I agree with what Florida1 says. I didn't believe microarray until I have done it myself. Recently in a microarray experiment, we have identified thousands of up-and down-regulated genes by a treatment. I would say over 95% is reproducible by RT-PCR. The critical part is repeats including biological and technical repeats. Without repeats you can not apply statistical analysis upon which genes should be selected for verification.
i get that microarray's aren't very sensitive, and that it really depends on the competency of the investigator... i'm not doing microarrays (finger's crossed), but data mining at the moment for a lit review.
the problem i've encountered is this:
BRCA1 mutant primary breast cancers have been put through a couple of microarrays, and some genes are upregualted, some down.

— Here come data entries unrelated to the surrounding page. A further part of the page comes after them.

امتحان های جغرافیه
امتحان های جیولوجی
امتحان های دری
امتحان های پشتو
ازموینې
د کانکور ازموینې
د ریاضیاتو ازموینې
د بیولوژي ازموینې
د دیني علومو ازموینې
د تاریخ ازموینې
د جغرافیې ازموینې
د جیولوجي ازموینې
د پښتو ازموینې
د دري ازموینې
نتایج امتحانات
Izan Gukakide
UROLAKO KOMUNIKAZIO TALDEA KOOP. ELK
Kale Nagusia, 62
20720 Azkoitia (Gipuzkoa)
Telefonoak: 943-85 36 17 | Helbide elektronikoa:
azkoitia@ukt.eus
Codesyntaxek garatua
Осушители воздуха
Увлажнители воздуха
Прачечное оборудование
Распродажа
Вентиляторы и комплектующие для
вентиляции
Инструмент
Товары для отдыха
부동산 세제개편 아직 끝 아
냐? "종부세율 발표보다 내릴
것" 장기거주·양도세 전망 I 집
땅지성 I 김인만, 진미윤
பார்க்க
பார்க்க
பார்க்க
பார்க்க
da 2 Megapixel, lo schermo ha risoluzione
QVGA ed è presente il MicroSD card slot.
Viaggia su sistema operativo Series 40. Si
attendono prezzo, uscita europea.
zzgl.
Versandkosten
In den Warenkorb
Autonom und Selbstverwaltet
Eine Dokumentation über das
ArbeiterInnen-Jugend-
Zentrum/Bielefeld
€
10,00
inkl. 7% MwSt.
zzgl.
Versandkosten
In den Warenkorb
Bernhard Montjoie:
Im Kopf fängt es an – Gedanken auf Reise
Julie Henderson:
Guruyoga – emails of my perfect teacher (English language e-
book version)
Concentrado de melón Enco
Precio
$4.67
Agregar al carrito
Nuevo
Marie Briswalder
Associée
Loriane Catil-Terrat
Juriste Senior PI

The gene i'm looking at has been shown in teh past, using FISH, southern, and RTPCR to be amplified and overexpressed. in the microarrays, this gene is shown to be down regulated. i don't know who do believe. i'm siding with the FISH/southern/rtpcr people for the time being, just because they show more than just dots on a piece of paper.
similaraly, my gene of interest is significantly overexpressed in some breast cancer's. microarrays show that it isn't significantly overexpressed.

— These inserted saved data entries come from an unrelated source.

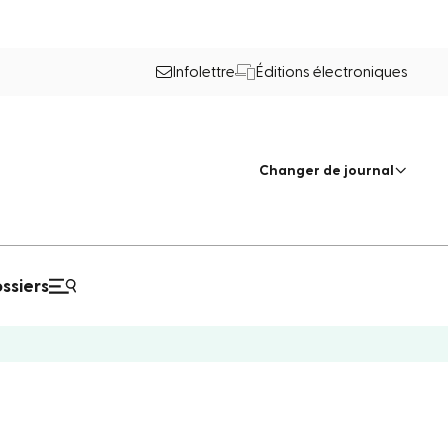
Infolettre
Éditions électroniques
Changer de journal
ssiers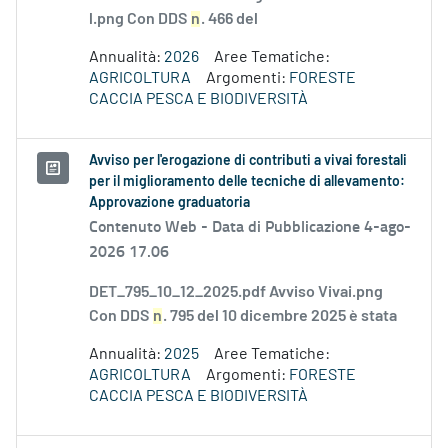
l.png Con DDS
n
. 466 del
Annualità:
2026
Aree Tematiche:
AGRICOLTURA
Argomenti:
FORESTE
CACCIA PESCA E BIODIVERSITÀ
Avviso per l'erogazione di contributi a vivai forestali
per il miglioramento delle tecniche di allevamento:
Approvazione graduatoria
Contenuto Web -
Data di Pubblicazione 4-ago-
2026 17.06
DET_795_10_12_2025.pdf Avviso Vivai.png
Con DDS
n
. 795 del 10 dicembre 2025 è stata
Annualità:
2025
Aree Tematiche:
AGRICOLTURA
Argomenti:
FORESTE
CACCIA PESCA E BIODIVERSITÀ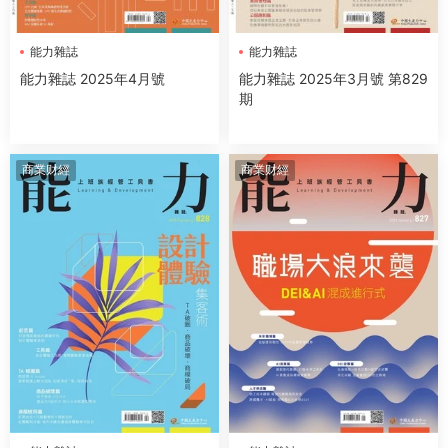
能力雜誌
能力雜誌
能力雜誌 2025年4月號
能力雜誌 2025年3月號 第829
期
商業财經
商業财經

my gene is also supposed to not be expressed in some cell lines, shown by RT PCR, westerns, and northerns... but in the microarray paper (all of 1), it shows that my gene is actually expressed in these cell lines.

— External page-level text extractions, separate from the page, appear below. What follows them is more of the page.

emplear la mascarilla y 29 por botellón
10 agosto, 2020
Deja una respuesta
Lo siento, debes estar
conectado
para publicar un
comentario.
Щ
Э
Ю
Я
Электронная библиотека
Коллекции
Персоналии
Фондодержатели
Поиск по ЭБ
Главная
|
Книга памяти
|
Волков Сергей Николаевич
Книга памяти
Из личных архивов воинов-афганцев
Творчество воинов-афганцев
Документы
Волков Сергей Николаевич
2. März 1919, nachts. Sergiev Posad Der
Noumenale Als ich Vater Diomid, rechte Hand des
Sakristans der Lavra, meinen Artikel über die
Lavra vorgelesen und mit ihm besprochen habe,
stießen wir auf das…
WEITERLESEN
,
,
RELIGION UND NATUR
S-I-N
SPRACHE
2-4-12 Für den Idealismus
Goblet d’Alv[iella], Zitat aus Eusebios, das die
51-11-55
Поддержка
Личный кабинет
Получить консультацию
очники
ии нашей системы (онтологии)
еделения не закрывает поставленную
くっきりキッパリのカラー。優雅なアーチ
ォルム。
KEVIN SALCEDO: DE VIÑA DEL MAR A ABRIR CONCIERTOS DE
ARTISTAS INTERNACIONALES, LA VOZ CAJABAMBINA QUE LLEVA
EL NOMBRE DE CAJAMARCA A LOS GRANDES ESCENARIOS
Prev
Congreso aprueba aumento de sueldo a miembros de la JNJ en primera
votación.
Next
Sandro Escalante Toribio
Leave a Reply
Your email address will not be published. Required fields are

cells are complex, but to have such different results from the same cell line?
going to do microarray experiments. only to screen, nothing more than that.
me too. but i'll be doing my experiment to find out the difference between infected an uninfected cells using illumina's platform. anyone try illumina before? how is it? good or not so good?
I agree with Florida1, totally. I did microarray, Serial analysis of Gene Expression (SAGE), RT-PCR and QRT-PCR with the same RNAs.
The result summary was like this: (unpublished
-Microarray and SAGE senses differential expression of different genes. They rarely contradict with each other(one says up, other says down - ca 3%)
-For some of the genes microarray detected, QPCR approved the result. FOr some other genes coming from SAGE data, qPCR approved the result.
So, in my view, it is totally wrong to give up on microarray data. The thing is to efficiently design the experiment by trying to maximize the biological representativity. So, covering more variability.
Besides, microarray data is being used for some further down high trough put analysis, such as TF binding analysis or molecular cell phenotype analysis (e.g: after this effect, the cells activated PDGF signalling). This type of an high dimensional data, at least now, can not be produced by other methods (too expensive).